Closed chenejac closed 6 years ago
Christopher Barnes said:
I got a notification of activity. Does the note mean that this fix will come in v 1.7? Thx - Chris
Christopher Barnes said:
Attached a Screen Shot of the settings in EXPORT RDF that fails to complete when trying to export.
Jim Blake said:
It means that it's going into the wish list for 1.7. From there, only time will tell...
Jim Blake said:
Able to reproduce this error on my laptop with Weill Cornell data.
==> catalina.out <==
Exception in thread "ajp-bio-4009-AsyncTimeout" java.lang.OutOfMemoryError: GC overhead limit exceeded
at java.util.concurrent.ConcurrentLinkedQueue.iterator(ConcurrentLinkedQueue.java:667)
at org.apache.tomcat.util.net.JIoEndpoint$AsyncTimeout.run(JIoEndpoint.java:156)
at java.lang.Thread.run(Thread.java:744)
Exception in thread "http-bio-4080-exec-10" java.lang.OutOfMemoryError: GC overhead limit exceeded
at com.mysql.jdbc.Buffer.
Jim Blake said:
From the preceding stack trace:
It's dying here: RDFServiceJena.java:310, and with good reason.
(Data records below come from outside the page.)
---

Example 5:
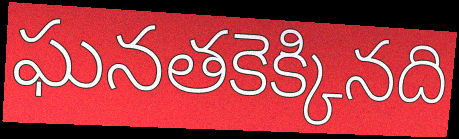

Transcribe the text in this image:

ఘనతకెక్కినదిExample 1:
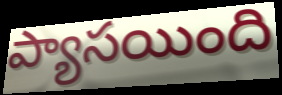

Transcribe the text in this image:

ప్యాసయింది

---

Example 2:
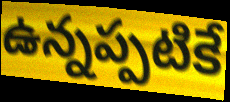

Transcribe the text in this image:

ఉన్నప్పటికే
It's trying to read the entire ABOX into memory.
Jim Blake said:
The plan: to avoid holding the entire data model in memory, use a SELECT query instead of a CONSTRUCT query, and re-format the results in a stream as they arrive. Only offer exports as N-triples, since other formats handle multiple triples at once, and that defeats the stream approach.
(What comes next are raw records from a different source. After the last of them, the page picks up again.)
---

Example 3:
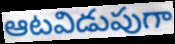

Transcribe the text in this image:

ఆటవిడుపుగా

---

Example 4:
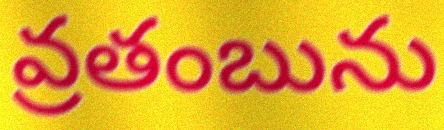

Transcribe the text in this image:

వ్రతంబును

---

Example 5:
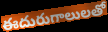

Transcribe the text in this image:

ఈదురుగాలులతో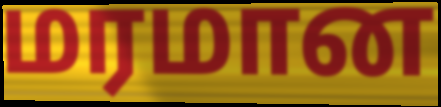
மரமான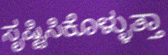
ಸೃಷ್ಟಿಸಿಕೊಳ್ಳುತ್ತಾ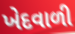
ખેદવાળી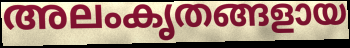
അലംകൃതങ്ങളായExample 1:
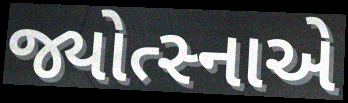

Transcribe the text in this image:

જ્યોત્સ્નાએ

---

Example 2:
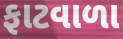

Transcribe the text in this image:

ફાટવાળા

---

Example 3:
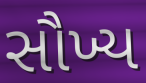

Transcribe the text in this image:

સૌખ્ય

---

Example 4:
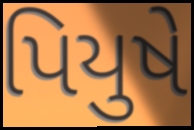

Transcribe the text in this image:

પિયુષે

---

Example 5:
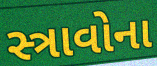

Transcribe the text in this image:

સ્ત્રાવોના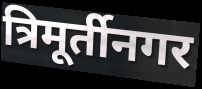
त्रिमूर्तीनगरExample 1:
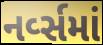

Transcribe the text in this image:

નર્વ્સમાં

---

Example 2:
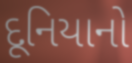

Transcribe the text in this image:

દૂનિયાનો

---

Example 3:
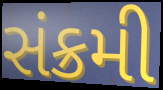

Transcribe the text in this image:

સંક્રમી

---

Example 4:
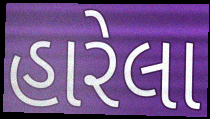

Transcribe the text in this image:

હારેલા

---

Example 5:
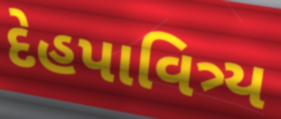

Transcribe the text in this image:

દેહપાવિત્ર્ય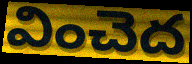
వించెదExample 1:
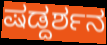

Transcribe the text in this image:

ಷಡ್ದರ್ಶನ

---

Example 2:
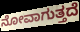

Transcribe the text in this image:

ನೋವಾಗುತ್ತದೆ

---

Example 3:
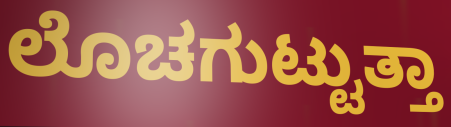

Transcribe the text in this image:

ಲೊಚಗುಟ್ಟುತ್ತಾ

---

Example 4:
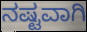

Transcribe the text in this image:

ನಷ್ಟವಾಗಿ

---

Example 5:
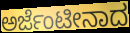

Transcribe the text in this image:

ಅರ್ಜೆಂಟೀನಾದ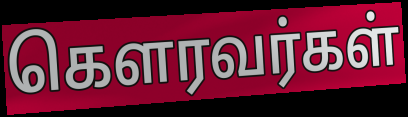
கௌரவர்கள்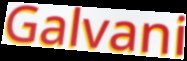
Galvani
Offer the choice of named graphs, with clarifying labels for those graphs that we recognize: "Inferred ABOX", "Declared TBOX", etc. Can we recognize the ontologies by their graph names?
Jim Blake said:
Questions from existing code: Why is the extension .owl used for RDF/XML from the TBox, but .rdf is used for RDF/XML otherwise?
Jim Blake (Migrated from VIVO-719) said:
Chris Barnes is trying to produce a large sample data set, starting by exporting the UF data. When he tries to export the RDF, it aborts.